Property Blog and News / Renting with pets: How to secure a rental property for you and your pet

Renting with pets: How to secure a rental property for you and your pet

16 March 2023


Jamie Obertelli
Head of PR & Communications

A pet can be a treasured member of the family – but not all landlords are willing to let animal owners take on a tenancy…

Landlords reserve the right to prevent pets from their properties, but that doesn’t mean you can’t rent with a pet. They’ll often make an independent decision on a case-by-case basis, so it’s up to you to prove that you’re a reliable pet owner and will take care of the rented property.

Remember, the reason landlords aren’t keen on having pets in their property is because of the associated risks. They often fear that animals can bring lingering smells, lasting damage, and even complaints from neighbours.

However, while some landlords fear having pets can cause damage and other issues, supporters argue that it can make their property more desirable and encourage their tenants to rent for longer.

According to Landlord Law Services, referring to the Equality Act 2010, “assistance dogs, such as guide dogs for the blind, hearing dogs for deaf people, and dogs for disabled people” must be permitted by law in a property.

Landlords are also not allowed to charge a higher amount of tenancy deposit if a tenant has a pet. Up to six weeks’ rent (depending on the total annual rent) is the maximum deposit they can take.

And so, what are the rules, and what can you do to get that home with creature comforts? OnTheMarket is here to help.

Top tips for renting with pets.

1. Find houses and flats with pets allowed.

 Before you start with a tenancy you need to find a home with a landlord who allows the type of pet you have. You should mention to your letting agent about your pet, or pets, and they can help find you find some suitable options.
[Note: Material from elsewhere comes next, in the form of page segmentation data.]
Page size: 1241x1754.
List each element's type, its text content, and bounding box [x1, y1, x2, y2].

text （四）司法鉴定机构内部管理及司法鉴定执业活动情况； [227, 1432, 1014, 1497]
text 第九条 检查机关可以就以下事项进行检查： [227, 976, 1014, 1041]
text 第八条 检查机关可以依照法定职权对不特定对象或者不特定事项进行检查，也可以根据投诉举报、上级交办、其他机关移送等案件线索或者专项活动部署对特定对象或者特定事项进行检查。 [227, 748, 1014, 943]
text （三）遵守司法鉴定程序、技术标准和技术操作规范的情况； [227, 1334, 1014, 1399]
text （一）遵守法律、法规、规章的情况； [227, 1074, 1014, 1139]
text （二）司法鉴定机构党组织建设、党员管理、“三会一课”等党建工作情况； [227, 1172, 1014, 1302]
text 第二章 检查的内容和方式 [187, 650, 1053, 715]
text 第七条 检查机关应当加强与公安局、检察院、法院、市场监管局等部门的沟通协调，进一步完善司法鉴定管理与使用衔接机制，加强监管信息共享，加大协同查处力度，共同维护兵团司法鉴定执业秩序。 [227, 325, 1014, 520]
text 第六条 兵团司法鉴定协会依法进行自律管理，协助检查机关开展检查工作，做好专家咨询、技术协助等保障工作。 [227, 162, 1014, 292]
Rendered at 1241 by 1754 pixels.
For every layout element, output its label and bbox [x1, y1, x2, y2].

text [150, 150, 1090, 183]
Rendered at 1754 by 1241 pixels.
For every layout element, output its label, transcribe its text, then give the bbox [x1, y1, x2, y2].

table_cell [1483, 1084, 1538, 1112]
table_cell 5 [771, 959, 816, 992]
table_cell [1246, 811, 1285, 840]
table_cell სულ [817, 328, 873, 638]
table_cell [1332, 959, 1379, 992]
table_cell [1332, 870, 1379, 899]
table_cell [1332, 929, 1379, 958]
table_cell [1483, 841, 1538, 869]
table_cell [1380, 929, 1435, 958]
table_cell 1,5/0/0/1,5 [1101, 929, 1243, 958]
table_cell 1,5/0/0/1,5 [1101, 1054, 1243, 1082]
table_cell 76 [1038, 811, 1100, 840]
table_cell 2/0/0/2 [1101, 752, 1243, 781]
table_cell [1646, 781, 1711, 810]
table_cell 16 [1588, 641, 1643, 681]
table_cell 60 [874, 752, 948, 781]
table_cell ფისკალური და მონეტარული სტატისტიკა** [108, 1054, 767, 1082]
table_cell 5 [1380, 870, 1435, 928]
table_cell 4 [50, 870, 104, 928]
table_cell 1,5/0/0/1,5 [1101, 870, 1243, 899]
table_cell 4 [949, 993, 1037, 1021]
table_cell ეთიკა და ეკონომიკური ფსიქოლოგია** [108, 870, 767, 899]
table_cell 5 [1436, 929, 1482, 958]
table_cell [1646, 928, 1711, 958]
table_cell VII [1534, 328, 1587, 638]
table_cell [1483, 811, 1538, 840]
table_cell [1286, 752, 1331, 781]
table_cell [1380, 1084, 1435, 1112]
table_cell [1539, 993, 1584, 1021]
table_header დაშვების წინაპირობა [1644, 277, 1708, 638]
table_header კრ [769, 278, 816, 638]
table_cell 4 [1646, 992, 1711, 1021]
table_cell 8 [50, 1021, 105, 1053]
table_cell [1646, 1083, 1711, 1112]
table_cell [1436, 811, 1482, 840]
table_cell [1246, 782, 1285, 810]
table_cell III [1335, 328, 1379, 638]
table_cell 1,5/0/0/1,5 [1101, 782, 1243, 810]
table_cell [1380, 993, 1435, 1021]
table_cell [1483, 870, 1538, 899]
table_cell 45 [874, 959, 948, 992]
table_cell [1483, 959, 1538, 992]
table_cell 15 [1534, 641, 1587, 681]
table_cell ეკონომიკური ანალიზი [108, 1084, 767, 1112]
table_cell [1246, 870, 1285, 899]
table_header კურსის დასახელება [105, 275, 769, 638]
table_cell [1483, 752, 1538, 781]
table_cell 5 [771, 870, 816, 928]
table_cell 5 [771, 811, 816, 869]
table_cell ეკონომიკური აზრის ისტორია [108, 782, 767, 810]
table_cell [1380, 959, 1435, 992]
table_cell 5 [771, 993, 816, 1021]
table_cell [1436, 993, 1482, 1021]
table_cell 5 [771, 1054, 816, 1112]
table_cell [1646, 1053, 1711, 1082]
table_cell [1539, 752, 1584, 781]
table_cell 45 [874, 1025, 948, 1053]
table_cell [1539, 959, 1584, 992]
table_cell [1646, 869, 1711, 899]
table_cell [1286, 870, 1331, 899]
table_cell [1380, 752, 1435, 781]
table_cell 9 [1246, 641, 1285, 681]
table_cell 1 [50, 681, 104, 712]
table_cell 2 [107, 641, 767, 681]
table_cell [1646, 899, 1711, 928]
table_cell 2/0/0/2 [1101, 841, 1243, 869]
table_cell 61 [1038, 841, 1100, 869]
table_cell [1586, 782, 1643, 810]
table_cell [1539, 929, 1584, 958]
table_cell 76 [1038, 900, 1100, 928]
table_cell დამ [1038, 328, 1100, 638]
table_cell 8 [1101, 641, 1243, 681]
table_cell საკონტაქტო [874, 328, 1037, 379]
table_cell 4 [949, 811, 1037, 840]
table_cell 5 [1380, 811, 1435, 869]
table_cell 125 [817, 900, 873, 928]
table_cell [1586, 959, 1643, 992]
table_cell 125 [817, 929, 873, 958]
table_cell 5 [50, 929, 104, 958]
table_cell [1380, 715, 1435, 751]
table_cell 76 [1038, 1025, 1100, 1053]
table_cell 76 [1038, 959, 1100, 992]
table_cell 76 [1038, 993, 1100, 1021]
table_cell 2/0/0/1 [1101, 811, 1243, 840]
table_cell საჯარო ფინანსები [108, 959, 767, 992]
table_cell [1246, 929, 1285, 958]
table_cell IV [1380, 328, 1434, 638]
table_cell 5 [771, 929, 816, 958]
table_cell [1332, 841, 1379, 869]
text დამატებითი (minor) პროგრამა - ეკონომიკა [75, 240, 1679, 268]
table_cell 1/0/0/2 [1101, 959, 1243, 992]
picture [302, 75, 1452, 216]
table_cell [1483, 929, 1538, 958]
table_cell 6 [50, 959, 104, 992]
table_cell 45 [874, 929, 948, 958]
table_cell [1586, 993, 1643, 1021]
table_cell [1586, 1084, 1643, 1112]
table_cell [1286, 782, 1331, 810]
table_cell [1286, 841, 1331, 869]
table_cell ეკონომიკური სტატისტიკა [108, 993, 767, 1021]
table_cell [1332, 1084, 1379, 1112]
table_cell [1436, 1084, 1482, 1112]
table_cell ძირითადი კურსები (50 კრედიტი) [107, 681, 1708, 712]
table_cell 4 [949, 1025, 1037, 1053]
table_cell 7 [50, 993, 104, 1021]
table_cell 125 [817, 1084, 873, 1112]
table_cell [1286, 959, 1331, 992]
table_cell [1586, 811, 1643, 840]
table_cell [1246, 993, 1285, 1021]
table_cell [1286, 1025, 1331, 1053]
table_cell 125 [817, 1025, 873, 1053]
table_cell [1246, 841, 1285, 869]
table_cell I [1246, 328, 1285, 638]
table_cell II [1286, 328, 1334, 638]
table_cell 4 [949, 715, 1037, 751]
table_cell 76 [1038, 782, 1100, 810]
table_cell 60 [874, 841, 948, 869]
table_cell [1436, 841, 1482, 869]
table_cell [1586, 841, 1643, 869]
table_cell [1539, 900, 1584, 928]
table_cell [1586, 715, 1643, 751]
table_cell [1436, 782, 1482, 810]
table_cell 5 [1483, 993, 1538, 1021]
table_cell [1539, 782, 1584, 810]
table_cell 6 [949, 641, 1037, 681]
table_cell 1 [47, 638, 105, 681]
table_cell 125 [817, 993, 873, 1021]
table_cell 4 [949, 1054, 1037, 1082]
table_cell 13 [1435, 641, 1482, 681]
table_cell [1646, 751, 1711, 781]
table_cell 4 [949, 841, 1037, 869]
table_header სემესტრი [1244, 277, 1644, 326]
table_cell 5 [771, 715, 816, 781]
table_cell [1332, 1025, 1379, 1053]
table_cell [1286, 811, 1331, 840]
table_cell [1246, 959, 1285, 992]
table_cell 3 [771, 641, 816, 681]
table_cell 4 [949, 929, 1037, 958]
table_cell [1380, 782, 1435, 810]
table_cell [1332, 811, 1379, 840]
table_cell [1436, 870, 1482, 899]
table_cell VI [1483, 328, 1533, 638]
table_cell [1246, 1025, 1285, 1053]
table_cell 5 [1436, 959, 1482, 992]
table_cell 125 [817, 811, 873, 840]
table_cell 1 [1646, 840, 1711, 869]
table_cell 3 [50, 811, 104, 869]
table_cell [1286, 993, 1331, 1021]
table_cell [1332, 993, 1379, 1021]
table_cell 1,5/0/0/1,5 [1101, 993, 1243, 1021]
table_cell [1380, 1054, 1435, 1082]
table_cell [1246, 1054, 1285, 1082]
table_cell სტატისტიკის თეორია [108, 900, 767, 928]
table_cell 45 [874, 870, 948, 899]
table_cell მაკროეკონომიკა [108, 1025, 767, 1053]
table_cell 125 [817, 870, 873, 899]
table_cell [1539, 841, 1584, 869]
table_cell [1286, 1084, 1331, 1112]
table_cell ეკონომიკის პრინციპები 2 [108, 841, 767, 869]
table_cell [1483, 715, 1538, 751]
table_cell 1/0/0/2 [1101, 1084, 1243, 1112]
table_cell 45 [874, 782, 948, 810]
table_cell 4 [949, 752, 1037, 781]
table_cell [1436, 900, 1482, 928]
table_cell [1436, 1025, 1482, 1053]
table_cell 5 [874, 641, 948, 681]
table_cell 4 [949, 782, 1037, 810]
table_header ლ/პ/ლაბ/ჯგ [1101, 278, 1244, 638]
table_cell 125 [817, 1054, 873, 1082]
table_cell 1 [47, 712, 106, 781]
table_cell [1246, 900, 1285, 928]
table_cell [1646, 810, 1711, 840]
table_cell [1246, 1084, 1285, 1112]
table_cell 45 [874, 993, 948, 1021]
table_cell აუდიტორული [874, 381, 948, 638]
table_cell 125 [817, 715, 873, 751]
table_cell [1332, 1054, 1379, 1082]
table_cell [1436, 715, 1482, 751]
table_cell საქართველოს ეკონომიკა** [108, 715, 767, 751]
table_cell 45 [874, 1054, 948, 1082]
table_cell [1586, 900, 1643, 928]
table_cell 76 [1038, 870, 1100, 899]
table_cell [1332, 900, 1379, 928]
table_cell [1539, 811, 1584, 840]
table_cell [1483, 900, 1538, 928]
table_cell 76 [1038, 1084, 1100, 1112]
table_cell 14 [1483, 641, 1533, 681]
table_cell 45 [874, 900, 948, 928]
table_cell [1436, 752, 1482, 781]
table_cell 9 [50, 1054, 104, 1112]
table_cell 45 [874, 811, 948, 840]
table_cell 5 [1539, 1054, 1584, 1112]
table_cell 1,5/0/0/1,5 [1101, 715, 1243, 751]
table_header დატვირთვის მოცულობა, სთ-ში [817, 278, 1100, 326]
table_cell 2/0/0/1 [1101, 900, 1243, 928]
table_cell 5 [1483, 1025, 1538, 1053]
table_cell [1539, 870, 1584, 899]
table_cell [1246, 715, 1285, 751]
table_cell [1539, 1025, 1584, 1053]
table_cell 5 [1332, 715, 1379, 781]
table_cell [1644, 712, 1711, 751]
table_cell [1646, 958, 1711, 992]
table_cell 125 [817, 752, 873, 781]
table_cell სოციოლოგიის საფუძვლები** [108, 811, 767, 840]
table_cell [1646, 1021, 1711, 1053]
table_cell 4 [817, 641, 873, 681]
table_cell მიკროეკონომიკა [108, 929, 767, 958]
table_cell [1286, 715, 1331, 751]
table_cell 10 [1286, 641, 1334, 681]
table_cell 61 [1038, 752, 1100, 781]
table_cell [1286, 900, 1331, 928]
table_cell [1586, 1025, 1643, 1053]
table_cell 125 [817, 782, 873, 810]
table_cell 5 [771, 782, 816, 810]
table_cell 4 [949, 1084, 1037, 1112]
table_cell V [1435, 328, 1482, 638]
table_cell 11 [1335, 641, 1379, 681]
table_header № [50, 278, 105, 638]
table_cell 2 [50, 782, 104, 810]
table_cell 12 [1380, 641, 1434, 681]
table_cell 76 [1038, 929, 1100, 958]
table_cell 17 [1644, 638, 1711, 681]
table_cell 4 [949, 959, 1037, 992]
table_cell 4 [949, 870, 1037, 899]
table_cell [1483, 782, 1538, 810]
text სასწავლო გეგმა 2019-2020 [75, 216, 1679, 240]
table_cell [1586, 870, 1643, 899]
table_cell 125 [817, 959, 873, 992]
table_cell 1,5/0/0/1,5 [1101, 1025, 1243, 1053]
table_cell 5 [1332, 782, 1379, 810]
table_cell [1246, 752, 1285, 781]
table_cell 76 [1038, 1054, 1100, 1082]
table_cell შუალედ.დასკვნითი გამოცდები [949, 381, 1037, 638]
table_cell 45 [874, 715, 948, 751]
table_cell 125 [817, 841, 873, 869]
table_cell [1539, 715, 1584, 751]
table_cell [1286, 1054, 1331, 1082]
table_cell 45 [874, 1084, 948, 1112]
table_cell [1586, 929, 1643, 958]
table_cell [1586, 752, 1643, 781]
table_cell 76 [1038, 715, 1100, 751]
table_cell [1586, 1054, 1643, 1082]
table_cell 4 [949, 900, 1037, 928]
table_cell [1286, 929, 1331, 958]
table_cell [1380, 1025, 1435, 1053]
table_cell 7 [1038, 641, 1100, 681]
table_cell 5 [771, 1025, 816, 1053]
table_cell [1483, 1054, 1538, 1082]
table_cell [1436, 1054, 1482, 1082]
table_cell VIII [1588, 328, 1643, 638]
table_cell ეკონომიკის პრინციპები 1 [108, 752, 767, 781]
You also need to find a home that is appropriate for your pet – for example, somewhere with enough space for a dog (ideally including a garden) or with cat flaps for a cat.

When searching for your next rental property via OnTheMarket, you can select the ‘pet friendly’ box, meaning any suitable listings, where the agent has included information about the property being pet friendly, will appear in your search results.

2. A letting agent can help make arrangements for your pet.

While pets such as fish, rabbits, and hamsters are generally accepted by landlords. Cats and dogs might need greater negotiation. The agent will be a key intermediary between the prospective tenant and landlord as they can advise from both sides.

3. Get a reference for your pet.

Whilst it might seem excessive in the first instance, getting a positive reference for your pet could go a long way. If you’re currently living in a rented property and the landlord has had a positive experience with your pet, they might be happy to provide a letter of recommendation.

By providing a reference for your pet, you can show that your pet is well behaved and has caused no problems at your current property.

4. Meet the landlord in person.

If your application progresses, it’s worth arranging for you and your pet to meet the landlord. This may alleviate any concerns that your landlord has about allowing your pet to live in their property.

5. Don’t try and conceal your pet from your landlord.

Before you try and pull the wool over a landlord’s eyes and smuggle in your beloved pet, pause for thought.

You should always obtain consent from your landlord before you bring your pet into the property. If you keep an unauthorised pet this could put you at risk of eviction.

6. Get the authorisation to have a pet in writing.

If your application is successful and the landlord agrees to rent to you, make your agreement official.

You should ask for your tenancy agreement to be changed to include a written agreement that the landlord is happy for your pet to live in the property.